Billie Jean King won 12 grand slam singles titles during her career. Photograph: Gamma-Keystone via Getty Images

Money has been a common thread throughout King’s career as she has pushed for equitable prize money. Women’s tennis now produces the richest female athletes in the world and each new financial milestone is traced back to her initial efforts. “Everything goes back to money whether you like it or not. I want girls to go for the money. I want boys, too, but boys are taught to go for the money. I want girls to be taught just like the boys to go for the money. Because it provides opportunity, empowerment. You can take care of yourself, also your loved ones, your family. So many people are so poor they go to bed hungry at night.”
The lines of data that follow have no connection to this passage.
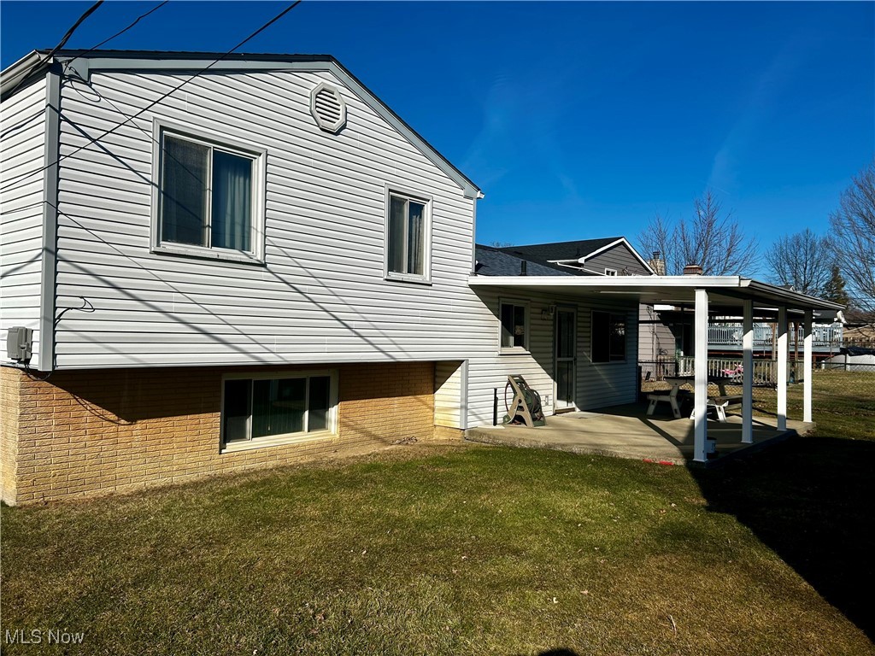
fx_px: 657
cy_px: 328
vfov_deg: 53.1
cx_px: 438
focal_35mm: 26
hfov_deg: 67.3
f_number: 1.5
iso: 50
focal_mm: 5.7
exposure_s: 1/9434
King offers up equal prize money at the 1973 US Open as an example of how important money can be in chasing equality, their understanding of the business side of tennis allowing them to finally break through. She describes in detail how she and other players achieved it, directly asking sponsors to make up the $55,000 difference between men’s and women’s prize money before taking her spoils to the US Open’s tournament director Bill Talbert. “He is a business guy. He said: ‘You have the money, the difference?’ I said: ‘Yes’. He went: ‘Oh my.’ You could see by his face he couldn’t believe it. So that’s why we got equal prize money in 1973 – it is because we took something to the table … I’ll never forget it as long as I live.”

So far, it has been some life. As she often tells it, she was a 13-year-old girl in Long Beach dreaming of becoming world No 1 when it occurred to her something needed to change: “I knew everyone wore white shoes, white socks, white clothes, played with white balls and everybody who played was white. And I said to myself: ‘Where’s everybody else?’” The world has changed a bit since then. Billie Jean King remains peerless.